This is one terrorist that deserves our thanks
Published 12:05 am Saturday, November 15, 2014
This is a story I shared with some of you a couple of years ago, but given the well-deserved tributes this week to our veterans, it seems an appropriate time to share it with all of you. It is about a terrorist, an honest-to-God terrorist. Not only does he not deny the appellation, he’s proud of it.
Frank Gleason is an elfin man in his 90s with a perpetual twinkle in his eye and a smile on his face; a man who laughs as hard at his own jokes as does his audience and who scolds me for what he sees as my misguided political views. I tell him he is the only liberal I ever met with sense of humor and we enjoy a good laugh.
It is hard to believe this kindhearted and compassionate soul was once a trained saboteur.
The son of a Pennsylvania coal miner and a chemical engineering graduate of Penn State University, Frank Gleason had grown up around explosives. At the beginning of World War II, he was a second lieutenant in the Army busy blasting rocks in the Catoctin Mountains of Maryland to put the finishing touches on President Franklin D. Roosevelt’s getaway, “Shangri-La” — you know it today as Camp David — when he was suddenly deployed to England by the OSS to train agents there in sabotage. Thus, his matter-of-fact statement: “I was a terrorist teaching others how to become terrorists.”
In case the term “OSS” is unfamiliar to you, the Office of Strategic Services was an intelligence agency formed during World War II that was the predecessor of today’s Central Intelligence Agency.
After his assignment in England, Gleason was ordered into China to teach the locals there the fine points of industrial sabotage in order to stall a Japanese army advance into the country. The Japanese had bombed two airfields in China and had dealt our air forces a serious setback.
Gleason said when he arrived he discovered the Chinese army had disappeared in the face of the advancing Japanese. It was left to him, two other Americans and handful of Chinese to slow the enemy down. What they lacked in numbers, they made up for in effectiveness.
The results speak for themselves. During their time there in 1944, this little band of saboteurs blew up over 150 bridges, destroyed 50,000 tons of munitions and managed to severely cripple the last Japanese offensive in Southeast China. They were lucky to get out alive.
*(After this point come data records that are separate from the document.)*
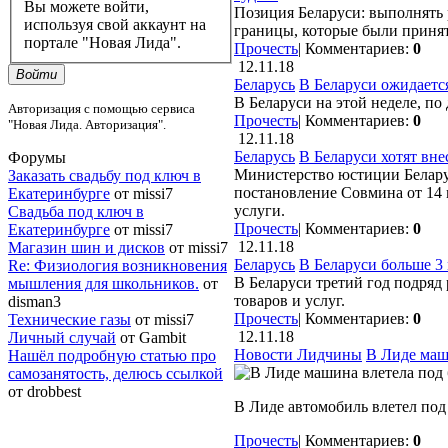
Вы можете войти,
Позиция Беларуси: выполнять
используя свой аккаунт на
границы, которые были приня
портале "Новая Лида".
Прочесть
|
Комментариев:
0
12.11.18
Войти
Беларусь
В Беларуси ожидаетс
В Беларуси на этой неделе, по
Авторизация с помощью сервиса
Прочесть
|
Комментариев:
0
"Новая Лида. Авторизация".
12.11.18
Беларусь
В Беларуси хотят вне
Форумы
Министерство юстиции Белару
Заказать свадьбу под ключ в
постановление Совмина от 14 
Екатеринбурге
от missi7
услуги.
Cвадьба под ключ в
Прочесть
|
Комментариев:
0
Екатеринбурге
от missi7
12.11.18
Магазин шин и дисков
от missi7
Беларусь
В Беларуси больше 3 
Re: Физиология возникновения
В Беларуси третий год подряд 
мышления для школьников.
от
товаров и услуг.
disman3
Прочесть
|
Комментариев:
0
Технические газы
от missi7
12.11.18
Личный случай
от Gambit
Новости Лидчины
В Лиде маш
Нашёл подробную статью про
самозанятость, делюсь ссылкой
от drobbest
В Лиде автомобиль влетел под
Прочесть
|
Комментариев:
0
How significant was the operation? Their efforts were the source of a novel, “The Mountain Road” by famed author Theodore White. That was followed by a motion picture in 1960 starring Jimmy Stewart. Frank Gleason served as a technical advisor for the movie.
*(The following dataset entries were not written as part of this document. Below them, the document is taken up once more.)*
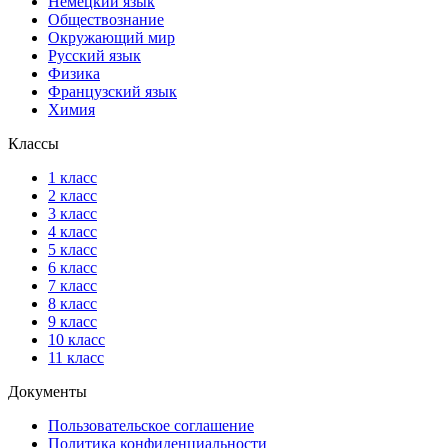
Немецкий язык
Обществознание
Окружающий мир
Русский язык
Физика
Французский язык
Химия
Классы
1 класс
2 класс
3 класс
4 класс
5 класс
6 класс
7 класс
8 класс
9 класс
10 класс
11 класс
Документы
Пользовательское соглашение
Политика конфиденциальности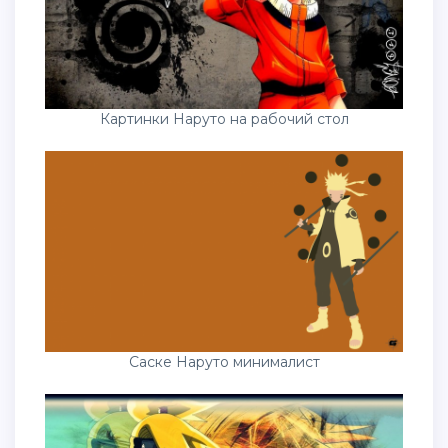
Картинки Наруто на рабочий стол
Саске Наруто минималист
After the war, Gleason earned a master’s degree in Civil Engineering at Harvard and continued his military service, including a command at Cam Ranh Bay, Vietnam. He ended his military career in Atlanta and, wise man that he is, decided to make Georgia his home. Today, he resides in Cobb County, which is where I first wrote about him.
This remarkable nonagenarian has more enthusiasm for life than most people half his age. He tutors children in English and math. Gleason has created a number of seminars for a senior citizen organization known as Life Span which meets at various churches around his area. He is active in his church and the local Rotary Club.
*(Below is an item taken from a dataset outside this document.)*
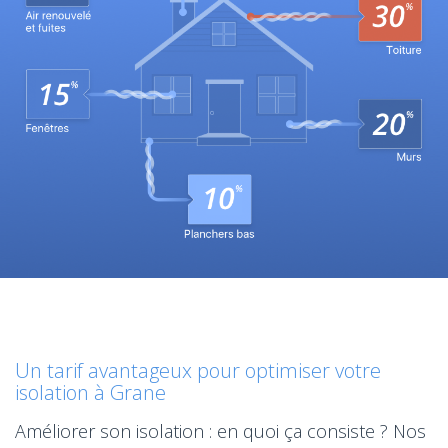
Un tarif avantageux pour optimiser votre
isolation à Grane
Améliorer son isolation : en quoi ça consiste ? Nos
A perpetual optimist, the former OSS saboteur turns serious when he talks about the future of our country and a subject he knows all too well.
“Terrorism,” he says, “is going to be with us for a long time and we have got to figure out a way to control it.”
Col. Gleason believes we eventually will but predicts it could be a decade or so before we figure out how to do it effectively. Not a pleasant thought.
As we remember the sacrifices of our veterans and of those currently in military service who put their lives on the line for us every day and those who made the ultimate sacrifice, I couldn’t think of a better time to tell you about Col. Frank A. Gleason, U.S. Army, Ret. He is proud to have served his country in what amounted to a suicide mission and is grateful to have survived the experience. He did his job and moved on with his life.
Needless to say, he is a Great American. He is also my favorite terrorist.